Genau das ist aber eben nicht der Fall, denn obwohl Roscheck, wie auch Janke, erst vor wenigen Tagen gegen Island ihr Länderspieldebüt feierte, kennt kaum jemand ihn so gut wie Prokop. Er kennt genau einschätzen, inwiefern er dem Leipziger vertrauen kann. Der eher langsame Lemke passt im Gegensatz zu Roscheck nicht so gut in dessen Abwehrsystem. Also eben keine Frage von Seilschaften, sondern sportlich durchaus nachvollziehbare Beweggründe.

Was lernen wir also aus den Diskussionen vor dem ersten Turnierspiel? Dass Deutschland eigentlich froh sein sollte, so viele herausragende Spieler zu besitzen. Heiner Brand sagte sogar, dass die Auswahlmöglichkeiten für einen Bundestrainer seit 40 Jahren nicht mehr so gut gewesen seien. Prokop konnte also aus dem Vollen schöpfen und genau das hat er getan. Ihm das schon vorab vorzuwerfen ist nicht nur fragwürdig, sondern vor allem falsch.

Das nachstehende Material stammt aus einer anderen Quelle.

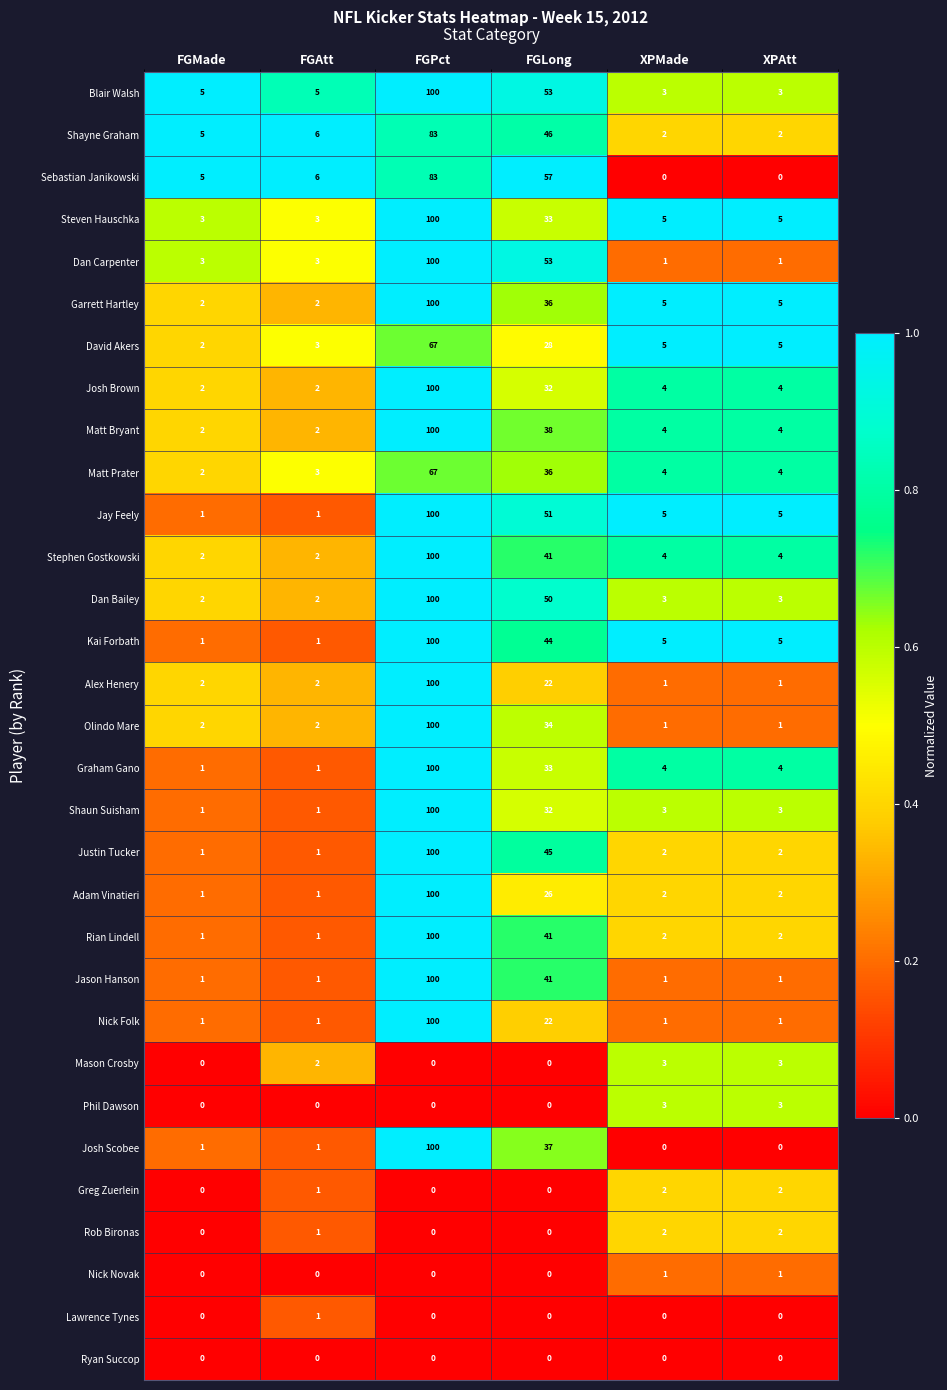

What is the spread (max minus min) of values at FGAtt?

6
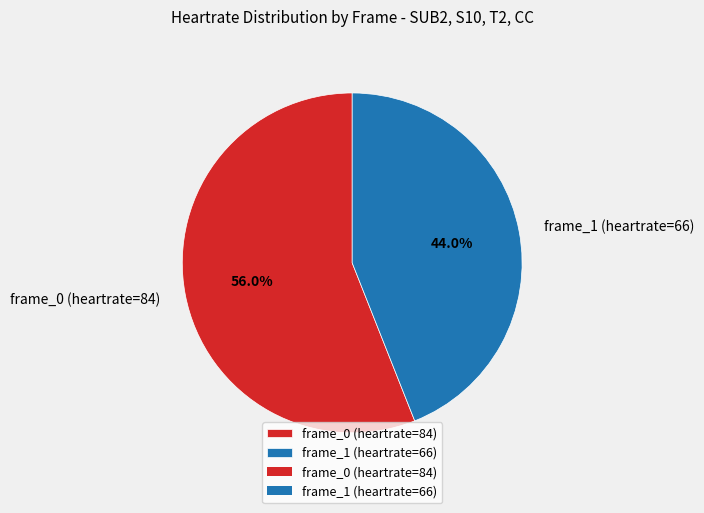

Does frame_1 (heartrate=66) account for over 50% of the chart?

No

Gerade er, bei seinem Debüt, hat ein Interesse daran, so erfolgreich wie möglich abzuschneiden. Warum sollte er sich ins eigene Fleisch schneiden? Er hat seine neue Stelle erst vor wenigen Monaten angetreten. Kein Grund also, schon jetzt durch diskutable Entscheidungen für Theater zu sorgen. Mit Ruhe und Bedacht, zwei Charakterzüge, die auch Prokop auszeichnen, sollte man nun die zwei Wochen von Kroatien abwarten. Danach wird schließlich genug Zeit bleiben für ein Fazit.